第5話 エルメリ

「ちょっと待て。怪物って言ったか!?」


 エルメリが口にした言葉が引っ掛かった。


「そうだよ? 人が多い所ほど、森の怪物との棲み分けが難しくなるんだって。その怪物を狩るの」

「おいおい、冗談だろ……」


 まさか目の前のこの一見、可憐そうな女から怪物をどうのという言葉を聞くとは思わなかった。だが事実、こいつらこの世界の住人は、怪物を退治することで名を上げているらしい。どうなってんだ、この社会。イカレてるだろ。



 ◇◇◇◇◇



 7日をかけ、俺たちは高い壁に囲われたリガノという城塞都市へやってきた。途中、小さな町や大きな町を経由したが、できるだけ大きな所へ行こうと決まった。これより大きな都市は王都までいかないといけないらしい。王都までは20日程かかるという話だった。

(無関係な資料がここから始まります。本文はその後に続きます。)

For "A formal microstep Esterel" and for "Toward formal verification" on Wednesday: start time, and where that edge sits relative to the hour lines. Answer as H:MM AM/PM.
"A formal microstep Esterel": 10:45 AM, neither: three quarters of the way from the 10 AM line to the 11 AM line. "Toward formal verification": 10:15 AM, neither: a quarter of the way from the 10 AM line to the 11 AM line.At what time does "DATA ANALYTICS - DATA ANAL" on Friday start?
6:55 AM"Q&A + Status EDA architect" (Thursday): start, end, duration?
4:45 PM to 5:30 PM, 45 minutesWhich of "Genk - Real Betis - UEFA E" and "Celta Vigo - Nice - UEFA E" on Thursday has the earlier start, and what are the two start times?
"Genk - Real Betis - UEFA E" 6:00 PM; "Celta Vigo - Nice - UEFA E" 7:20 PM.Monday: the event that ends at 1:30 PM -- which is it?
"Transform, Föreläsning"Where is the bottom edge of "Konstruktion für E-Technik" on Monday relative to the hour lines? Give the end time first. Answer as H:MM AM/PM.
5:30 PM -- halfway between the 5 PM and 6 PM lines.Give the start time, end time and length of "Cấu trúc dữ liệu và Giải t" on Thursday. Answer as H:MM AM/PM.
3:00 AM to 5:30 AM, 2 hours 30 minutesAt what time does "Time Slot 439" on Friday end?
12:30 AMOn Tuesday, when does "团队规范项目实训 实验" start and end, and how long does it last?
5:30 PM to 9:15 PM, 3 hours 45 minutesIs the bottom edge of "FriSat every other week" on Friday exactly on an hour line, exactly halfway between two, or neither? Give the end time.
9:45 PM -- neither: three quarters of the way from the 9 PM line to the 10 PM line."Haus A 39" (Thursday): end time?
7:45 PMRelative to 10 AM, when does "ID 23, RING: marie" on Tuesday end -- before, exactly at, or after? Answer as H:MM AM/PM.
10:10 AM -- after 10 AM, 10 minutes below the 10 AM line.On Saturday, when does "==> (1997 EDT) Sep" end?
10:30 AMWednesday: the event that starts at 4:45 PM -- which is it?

 城塞都市の中は確かに人が多かった。自動車が無い分、日本の大都市並みに人が居るように思えてしまう。この中にナオミが居るのだろうか。仮に10万人の人が居たとして……半分が女としても、全員をナオミかと疑って調べるのに何年かかる? 俺は何年生きていられる?


 エルメリと二人、冒険者ギルドとやらの場所を聞き、件の建物へとやってきた。中はデカいホールになっていて、半分は酒場のようになっていた。いくつかあるテーブルには甲冑を着た連中が居た。マジで甲冑着て戦うのかよ。銃の類は見当たらない。日本刀も無く、西洋の剣みたいなのや、斧を傍に置いていた。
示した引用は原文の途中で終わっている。